We speculated on whether this might be aggravated by the dynamic of researchers and writers having come from the East, educated in eastern schools and simply not realizing that people living a hundred years ago have descendants alive today who actually knew their ancestors. The West seems to these researchers a mythic place without real connections to the ordinary. While looking up something about Bob Scriver, I sat with one young archivist who told me with great feeling the contents of an essay about the death of Bob’s daughter. She regaled me with the facts, not realizing that I was THERE when Margaret died and had written the piece she was quoting. I felt both disrespected and invisible. Like an Indian.

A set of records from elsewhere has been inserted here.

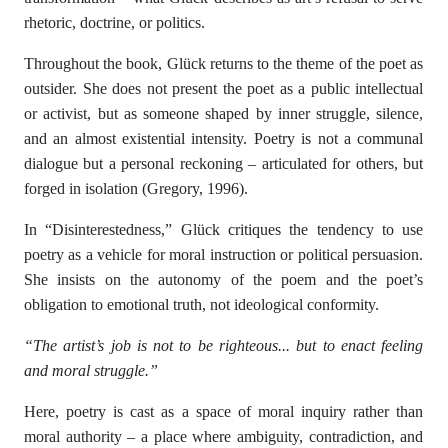
rhetoric, doctrine, or politics.
Throughout the book, Glück returns to the theme of the poet as
outsider. She does not present the poet as a public intellectual
or activist, but as someone shaped by inner struggle, silence,
and an almost existential intensity. Poetry is not a communal
dialogue but a personal reckoning – articulated for others, but
forged in isolation (Gregory, 1996).
In “Disinterestedness,” Glück critiques the tendency to use
poetry as a vehicle for moral instruction or political persuasion.
She insists on the autonomy of the poem and the poet’s
obligation to emotional truth, not ideological conformity.
“The artist’s job is not to be righteous... but to enact feeling
and moral struggle.”
Here, poetry is cast as a space of moral inquiry rather than
moral authority – a place where ambiguity, contradiction, and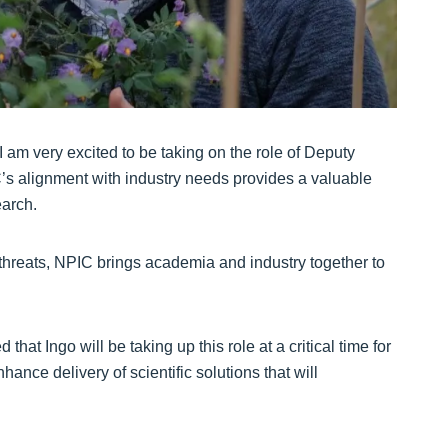
am very excited to be taking on the role of Deputy
C’s alignment with industry needs provides a valuable
earch.
n threats, NPIC brings academia and industry together to
that Ingo will be taking up this role at a critical time for
ance delivery of scientific solutions that will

The second speaker at this session was Carol Williams from the University of Lethbridge, just a little over a hundred miles to the north of me here in Valier. In Canada many of the US movements live on even as they sputter out on this side of the line, so Carol is an “old-fashioned” feminist who thinks in terms of labor, specifically NA and Aboriginal women’s labor, both professional and -- what to call it? “Women’s work?” You know: cooking, laundry, typing, and all that. Indigenous women have always been pressed into that sort of jobs, but some manage to escape mission and school categories. I want to put her in touch with some of the professional women among the Blackfeet. Margaret Bell is particularly interesting since she worked as management in the Federal Bureau of Indian Affairs in Chicago during some major transitions.
But I also want to point out to Carol the “sister chains” that often govern employment around Browning. I’m thinking of the Bremner girls, the Bullshoe girls, the Pepion girls, and Lucille McKay’s “Drive-In girls” who were not genetic daughters but were trained by her. One member of a family would get a job clerking or cleaning or cooking or even teaching, do well and then show the way and recommend sisters. Sometimes this system would go down several generations. It always made me think of the old polygamous chief who recommended to the young man that when he chose his wives, he should marry close relatives so they wouldn’t get into fights over how to run things.
The conference center in Helena, a part of town developed when the old rail yards were abandoned, makes me shake my head. Organized around a sheltered carousel, everything is in a faux antique style with no edges knocked off, very studied and for some reason DARK. Dark woodwork, dark brocade unholstery. The two big federal buildings, both named for living politicians (Hatfield and Baucus) look like penny banks or industrial kitchen equipment. The ridged dome on the Hatfield Court House looks like a juicer. Some of the buildings feature “quilted” stainless steel. I don’t understand this architecture at all. Maybe it’ll mellow. But it’s clear what the main amenities in that section of town are: coffee and ATM’s. Presumably a little justice and knowledge gets worked into the pattern now and then.